Minnesota right-hander Kyle Gibson had a 20-inning streak that started April 26 with three innings against the Mariners in the Twins’ 4-2 victory at Safeco Field.
Paxton’s streak is the longest by a Mariners pitcher since Hisashi Iwakuma went 20 innings last season from July 1-12. Iwakuma also has the last streak of more than 20 innings by a Mariner: 23 innings to close the 2013 season.
The Blue Jays added another ex-Mariner to their roster prior to Friday’s series opener by purchasing the contract of infielder Munenori Kawasaki from Triple-A Buffalo.
Kawasaki, 33, replaces Devon Travis, whom Toronto placed on the disabled list because of a sore left shoulder. Kawasaki started Friday at second base and went hitless in three at-bats.
The Mariners signed Kawasaki in 2012 after he spent 11 years with Fukuoka in Japan’s Pacific League. He batted .192 in 61 games for the Mariners before getting released after the season.
Triple-A Tacoma shortstop Ketel Marte cracked Baseball America’s Prospect Hot Sheet for the second time in three weeks. He was tagged earlier in the week as one of 10 breakout prospects throughout the minor leagues.
Baseball America reported: “Marte wows scouts with his electrifying actions, foot speed and knack for quality contact.
“He has improved his plate patience this season to boost his on-base percentage (.395) and wreak havoc on the bases (14 steals in 17 tries).”

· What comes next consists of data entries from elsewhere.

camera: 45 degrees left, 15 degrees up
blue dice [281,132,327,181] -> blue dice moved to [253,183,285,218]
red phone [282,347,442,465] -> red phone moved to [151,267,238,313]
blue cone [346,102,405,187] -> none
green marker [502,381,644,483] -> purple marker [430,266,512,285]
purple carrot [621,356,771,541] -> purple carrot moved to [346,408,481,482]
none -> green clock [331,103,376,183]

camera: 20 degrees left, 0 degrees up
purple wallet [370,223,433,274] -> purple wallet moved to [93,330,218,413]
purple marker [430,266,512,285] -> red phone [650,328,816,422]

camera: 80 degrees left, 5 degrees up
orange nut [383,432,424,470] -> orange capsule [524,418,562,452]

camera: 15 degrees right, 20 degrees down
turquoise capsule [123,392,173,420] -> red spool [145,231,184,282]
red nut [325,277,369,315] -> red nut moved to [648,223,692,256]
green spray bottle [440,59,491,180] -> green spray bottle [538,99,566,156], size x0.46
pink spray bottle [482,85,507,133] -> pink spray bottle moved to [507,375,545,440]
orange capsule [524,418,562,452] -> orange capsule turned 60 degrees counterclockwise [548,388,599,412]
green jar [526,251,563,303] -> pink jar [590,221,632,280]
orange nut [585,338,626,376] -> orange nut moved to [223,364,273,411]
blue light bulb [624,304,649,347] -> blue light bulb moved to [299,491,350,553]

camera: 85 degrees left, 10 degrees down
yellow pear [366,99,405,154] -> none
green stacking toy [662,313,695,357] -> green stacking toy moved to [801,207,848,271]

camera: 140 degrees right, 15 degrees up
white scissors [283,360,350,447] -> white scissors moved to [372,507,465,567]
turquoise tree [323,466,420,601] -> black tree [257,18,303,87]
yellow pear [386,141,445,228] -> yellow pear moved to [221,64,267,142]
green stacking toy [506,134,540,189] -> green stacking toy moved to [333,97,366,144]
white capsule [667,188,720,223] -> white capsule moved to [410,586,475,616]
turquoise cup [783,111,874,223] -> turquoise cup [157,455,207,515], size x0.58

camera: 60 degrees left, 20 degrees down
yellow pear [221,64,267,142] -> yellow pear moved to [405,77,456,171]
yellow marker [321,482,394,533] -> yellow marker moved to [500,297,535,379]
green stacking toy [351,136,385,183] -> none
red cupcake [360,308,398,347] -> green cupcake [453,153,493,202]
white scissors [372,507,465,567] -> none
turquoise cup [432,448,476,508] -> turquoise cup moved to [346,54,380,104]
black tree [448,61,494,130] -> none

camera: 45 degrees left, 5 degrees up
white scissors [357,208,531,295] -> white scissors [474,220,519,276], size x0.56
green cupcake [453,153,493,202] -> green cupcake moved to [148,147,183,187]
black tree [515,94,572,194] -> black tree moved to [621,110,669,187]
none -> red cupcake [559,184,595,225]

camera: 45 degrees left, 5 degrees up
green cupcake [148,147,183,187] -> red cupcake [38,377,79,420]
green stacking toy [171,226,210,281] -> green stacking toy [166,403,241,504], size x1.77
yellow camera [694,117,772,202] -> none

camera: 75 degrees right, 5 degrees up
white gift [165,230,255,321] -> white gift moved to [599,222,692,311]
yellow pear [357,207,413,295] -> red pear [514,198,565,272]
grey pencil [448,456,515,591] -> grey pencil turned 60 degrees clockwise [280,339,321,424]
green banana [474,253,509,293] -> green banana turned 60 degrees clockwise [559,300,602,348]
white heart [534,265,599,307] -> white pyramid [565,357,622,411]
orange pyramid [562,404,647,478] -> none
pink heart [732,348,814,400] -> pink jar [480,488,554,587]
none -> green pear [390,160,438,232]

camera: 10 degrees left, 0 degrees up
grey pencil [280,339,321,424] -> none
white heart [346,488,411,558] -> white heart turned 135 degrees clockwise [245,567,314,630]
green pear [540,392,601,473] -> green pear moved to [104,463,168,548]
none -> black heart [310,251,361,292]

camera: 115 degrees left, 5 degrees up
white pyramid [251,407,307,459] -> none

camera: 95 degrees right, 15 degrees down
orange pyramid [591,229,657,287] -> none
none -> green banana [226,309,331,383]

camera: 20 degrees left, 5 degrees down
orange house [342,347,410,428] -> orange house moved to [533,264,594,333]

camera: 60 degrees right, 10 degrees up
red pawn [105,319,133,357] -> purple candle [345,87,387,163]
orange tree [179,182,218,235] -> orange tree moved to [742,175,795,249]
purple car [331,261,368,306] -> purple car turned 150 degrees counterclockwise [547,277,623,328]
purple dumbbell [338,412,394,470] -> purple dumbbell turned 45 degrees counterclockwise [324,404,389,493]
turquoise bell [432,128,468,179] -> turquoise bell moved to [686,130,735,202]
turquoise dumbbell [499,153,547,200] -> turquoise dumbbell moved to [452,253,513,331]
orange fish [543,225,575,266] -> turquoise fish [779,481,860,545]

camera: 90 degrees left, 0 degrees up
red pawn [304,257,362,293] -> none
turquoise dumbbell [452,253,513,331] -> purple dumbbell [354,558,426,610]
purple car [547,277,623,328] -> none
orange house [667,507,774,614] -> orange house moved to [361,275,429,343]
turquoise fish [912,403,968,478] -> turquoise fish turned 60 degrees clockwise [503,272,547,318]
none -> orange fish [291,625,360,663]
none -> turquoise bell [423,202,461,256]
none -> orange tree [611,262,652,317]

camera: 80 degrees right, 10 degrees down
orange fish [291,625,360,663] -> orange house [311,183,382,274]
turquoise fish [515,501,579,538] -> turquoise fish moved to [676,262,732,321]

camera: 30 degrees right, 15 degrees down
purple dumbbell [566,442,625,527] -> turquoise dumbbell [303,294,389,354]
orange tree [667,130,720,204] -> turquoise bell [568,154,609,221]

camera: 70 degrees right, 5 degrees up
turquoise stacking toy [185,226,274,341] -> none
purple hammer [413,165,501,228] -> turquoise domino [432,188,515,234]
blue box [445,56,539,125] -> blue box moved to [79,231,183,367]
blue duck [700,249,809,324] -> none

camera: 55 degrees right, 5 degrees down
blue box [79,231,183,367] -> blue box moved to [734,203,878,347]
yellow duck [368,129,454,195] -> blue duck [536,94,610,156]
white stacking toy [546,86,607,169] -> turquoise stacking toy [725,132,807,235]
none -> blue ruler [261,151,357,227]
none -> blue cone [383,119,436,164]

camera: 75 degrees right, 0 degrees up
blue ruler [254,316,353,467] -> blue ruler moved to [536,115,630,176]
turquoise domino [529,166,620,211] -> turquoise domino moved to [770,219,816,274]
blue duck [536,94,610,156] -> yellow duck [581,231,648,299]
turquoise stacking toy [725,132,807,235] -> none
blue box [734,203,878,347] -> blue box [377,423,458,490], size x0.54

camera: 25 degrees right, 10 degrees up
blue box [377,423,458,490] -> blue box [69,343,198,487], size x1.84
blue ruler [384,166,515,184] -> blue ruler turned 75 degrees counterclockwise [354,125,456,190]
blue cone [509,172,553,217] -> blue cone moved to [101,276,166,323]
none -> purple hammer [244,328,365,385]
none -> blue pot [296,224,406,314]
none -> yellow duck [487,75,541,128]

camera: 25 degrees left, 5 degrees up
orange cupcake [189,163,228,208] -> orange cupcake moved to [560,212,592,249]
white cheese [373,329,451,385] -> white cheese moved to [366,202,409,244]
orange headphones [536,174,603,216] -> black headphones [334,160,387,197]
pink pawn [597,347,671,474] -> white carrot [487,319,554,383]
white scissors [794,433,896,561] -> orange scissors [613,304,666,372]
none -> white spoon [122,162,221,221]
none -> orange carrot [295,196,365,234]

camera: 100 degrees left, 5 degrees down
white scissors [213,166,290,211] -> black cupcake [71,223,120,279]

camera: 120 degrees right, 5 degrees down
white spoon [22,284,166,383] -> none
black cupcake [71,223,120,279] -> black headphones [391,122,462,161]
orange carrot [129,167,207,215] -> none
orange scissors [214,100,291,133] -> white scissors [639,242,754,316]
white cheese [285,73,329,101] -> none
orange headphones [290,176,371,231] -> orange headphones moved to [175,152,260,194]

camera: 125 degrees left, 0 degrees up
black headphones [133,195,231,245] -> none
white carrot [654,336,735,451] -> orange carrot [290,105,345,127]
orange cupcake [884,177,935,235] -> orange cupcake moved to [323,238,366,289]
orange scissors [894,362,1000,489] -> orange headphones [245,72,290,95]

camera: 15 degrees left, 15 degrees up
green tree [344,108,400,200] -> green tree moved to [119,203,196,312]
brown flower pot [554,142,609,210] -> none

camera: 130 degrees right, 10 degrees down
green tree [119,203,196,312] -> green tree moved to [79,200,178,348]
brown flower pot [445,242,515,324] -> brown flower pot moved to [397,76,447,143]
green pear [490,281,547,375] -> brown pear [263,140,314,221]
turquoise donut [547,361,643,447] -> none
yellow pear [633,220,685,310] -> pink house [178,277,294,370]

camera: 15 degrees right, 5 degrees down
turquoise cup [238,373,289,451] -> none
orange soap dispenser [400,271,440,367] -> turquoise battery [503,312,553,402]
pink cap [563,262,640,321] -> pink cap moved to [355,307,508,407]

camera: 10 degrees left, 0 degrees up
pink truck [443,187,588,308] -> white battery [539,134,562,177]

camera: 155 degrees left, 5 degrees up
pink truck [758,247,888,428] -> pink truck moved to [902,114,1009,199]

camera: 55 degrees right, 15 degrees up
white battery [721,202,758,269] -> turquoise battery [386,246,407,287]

Marte, 21, has a .346/.395/.444 slash (batting average/on-base percentage/slugging percentage) through 41 games for Rainiers. He ranked No. 3 on the TNT Top 10 list of Mariners’ prospects prior to the season.
***The Mariners finally confirmed that veteran catcher John Baker was released from his contract at Tacoma. Baker, 34, batted .161 in 17 games for the Rainiers.
It was 21 years ago Saturday — May 23, 1994 — that Ken Griffey Jr. broke the major-league record for homers through the end of May by hitting his 21st with eight days remaining in the month.
The previous record of 20, set in 1956, belonged to Mickey Mantle of the New York Yankees. Griffey hit one more homer before the month ended and finished with a league-leading 40 in a strike-shortened season.
Mantle won the Triple Crown in 1956 with 52 homers, 130 RBIs and a .353 batting average. He also won the first of his three Most Valuable Player awards.
Over the last 31 days (since April 21), the Mariners’ rotation has the lowest ERA in the majors at 3.02 — but the Mariners are 14-15 in that span…The Mariners’ slam-less streak of 139 plate appearances is the longest in franchise history. The previous record drought was 133 plate appearances from 1979-81…Friday started a stretch of six straight games for the Mariners on artificial turf — and are the only games they will play this year not on natural grass…Robinson Cano, at .301, is the only Mariners’ player with a career average higher than .250 on artificial turf.
The Mariners and Blue Jays continue their three-game series at 10:07 a.m. Pacific time Saturday at the Rogers Centre. Lefty James Paxton (2-2, 3.59) will face Toronto lefty Mark Buehrle (5-3, 5.36).
The game can be seen on Root Sports and heard on 710 ESPN.